California's affordability crisis isn't a market failure; it is a government failure and one of our own doing. By restricting supply artificially through bad public policy, Californians are being priced out of their own state. For instance, between 2011 and November 2014, the City of Houston, Texas approved more housing permits than the entire state of California. In San Francisco, housing supply is about half of what is demanded. As UC Berkeley economist Enrico Moretti puts it, "the problem with high rents is the very, very constrained supply of housing, and the housing supply is so constrained because we made it so constrained."

And the issue impacts California's economic success. California's average business climate rank across the three major rankings (CEO Magazine, Forbes, and CNBC) is 40th. Most of the main contributors (i.e. those categories pulling California down) and areas of concern (i.e. categories where California ranks mediocrely, but not terribly) can be linked back to the affordability crisis.

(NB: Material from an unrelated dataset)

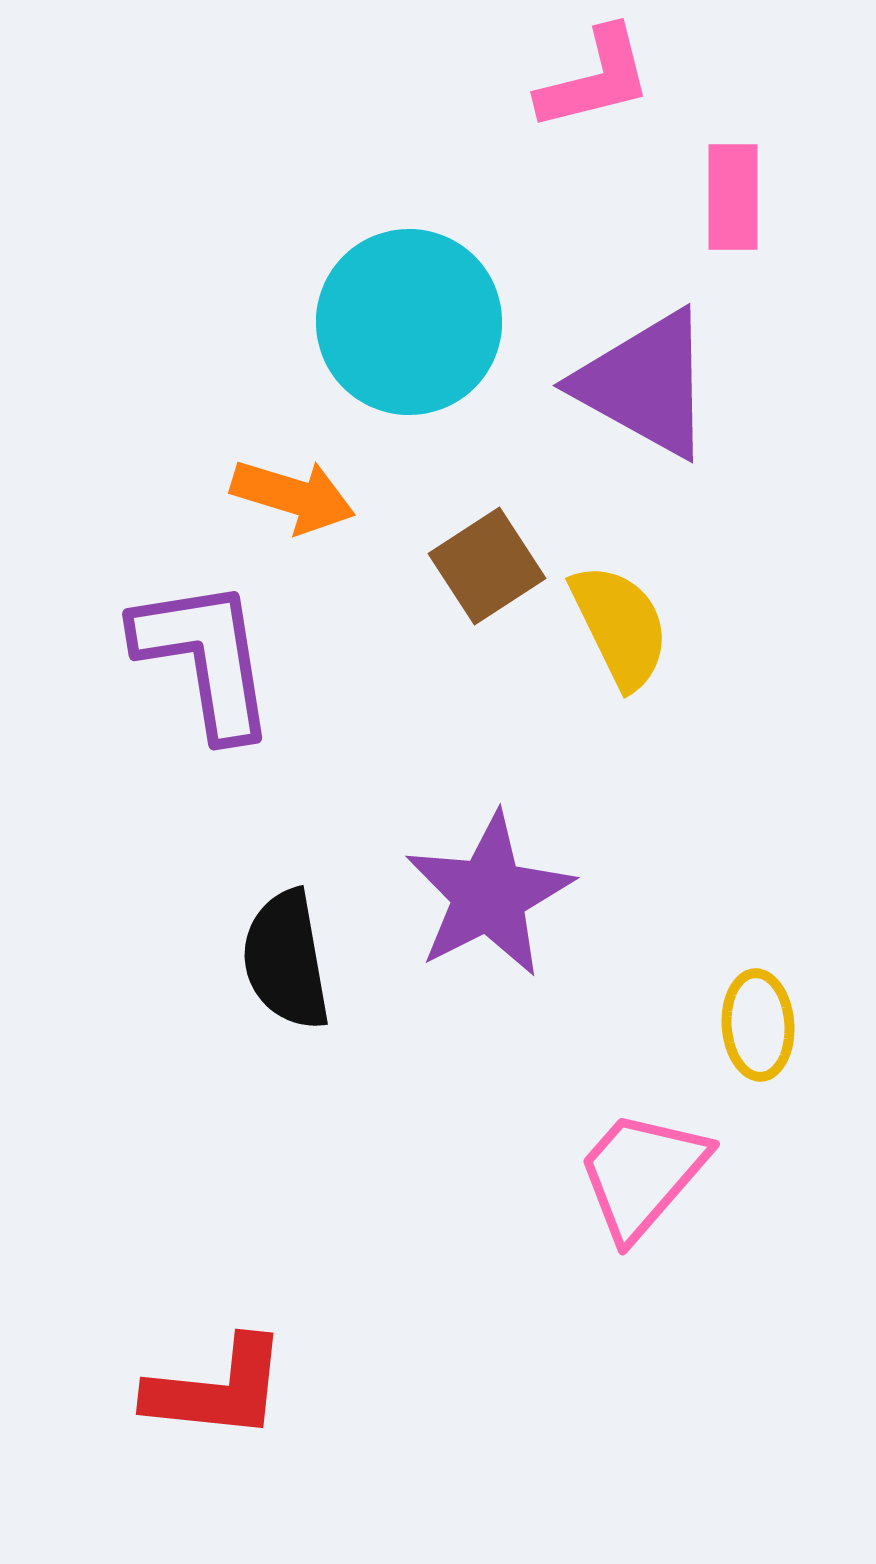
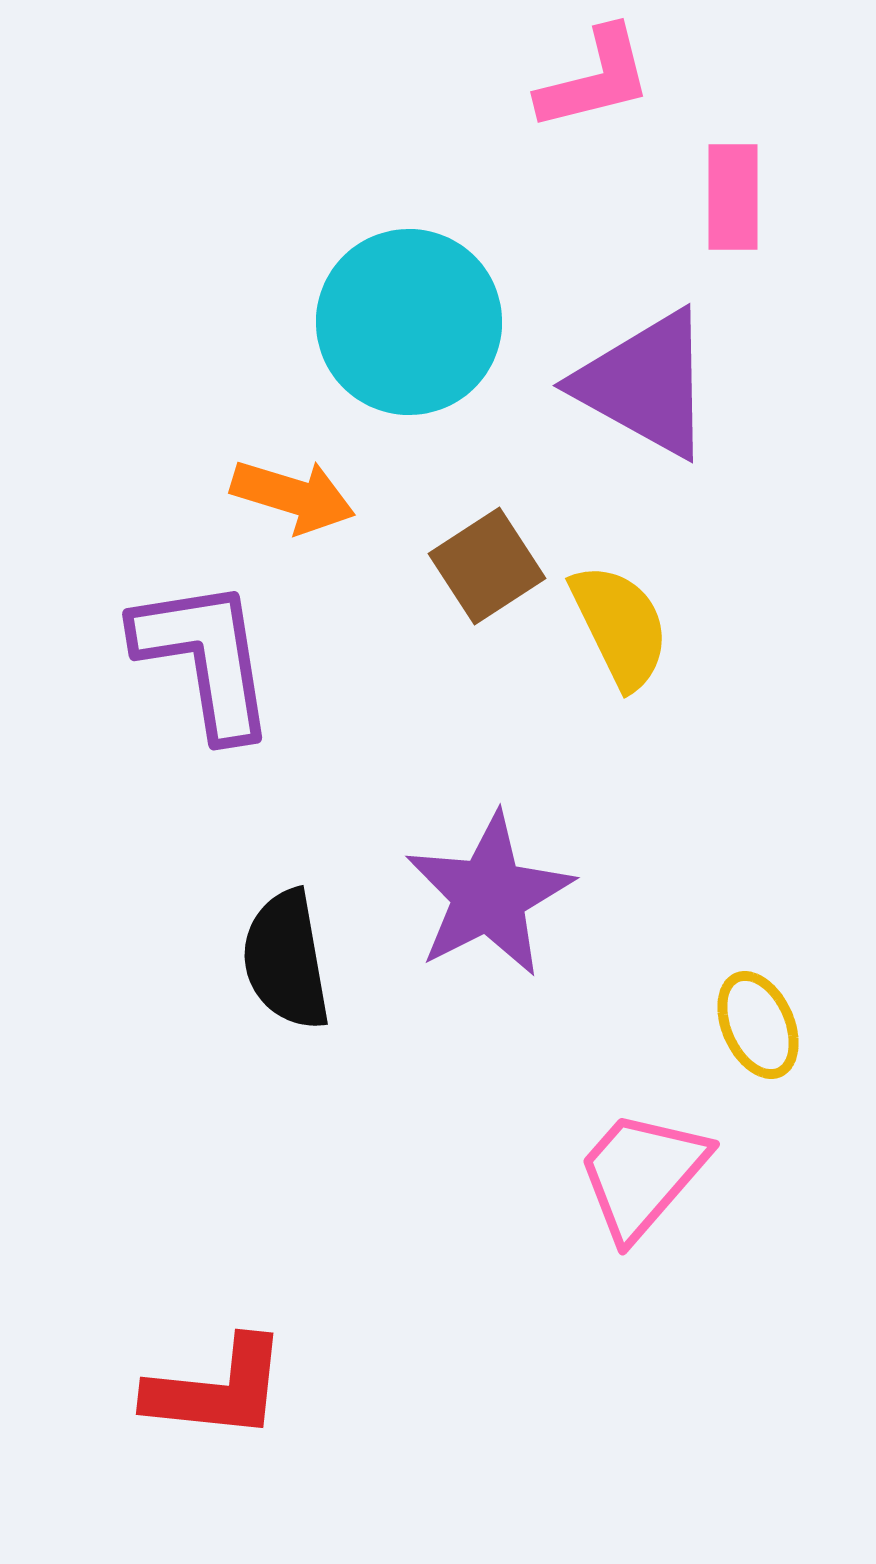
yellow ellipse: rotated 20 degrees counterclockwise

High regulations are the culprit restricting supply; high property and housing costs increase business costs and cost of living, thus making it harder for businesses to get off the ground and recruit workers; high housing prices impact the quality of life, and by eventual extension, the quality of the labor supply (those moving out of the state are more likely to be middle-class families and recent college grads); and because residents have to live on the outskirts of urban areas such that they're forced to commute long distances, high housing prices put pressure on the state's already inadequate transportation system.

Yet what's most threatening about the affordability crisis is how concerned Silicon Valley is about it. 90% of Silicon Valley CEOs list housing costs as one of the top three living challenges for their workers, while 72% of those same CEOs list housing costs among the top five business challenges. And because California's economy relies so heavily on Silicon Valley - the region has accounted for 30% of California's post-recession job creation despite it representing just 22% of the state's population growth - if the region falters for any reason, the Golden State will struggle to economically recover.

On the state-level, CEQA reform is a first step. Environmentalists use CEQA to stop all development, while unions use it as a tool to strong-arm developers into employing unionized labor. One solution: exempt all housing development construction from CEQA. There is no reason housing shouldn't be treated differently than a football stadium in Los Angeles or a basketball arena in Sacramento. The problem is that state-level policy is limited since most housing rules are local issues. Local leaders need to realize that their restrictive housing policies are negatively impacting their local economies, in addition to the state's.

By unleashing the power of increased housing supply, Californians would more easily be able to climb the housing ladder. Think of each "quality" level of housing being a rung on a ladder. By adding a new rung at the top, you have opened up supply for someone to climb up. Once that individual moves up, there's new supply below. While increasing housing supply takes time to fully implement, it is the only way to remedy the California affordability crisis. Only then will California have eliminated one of its barriers to vibrant and consistent economic success.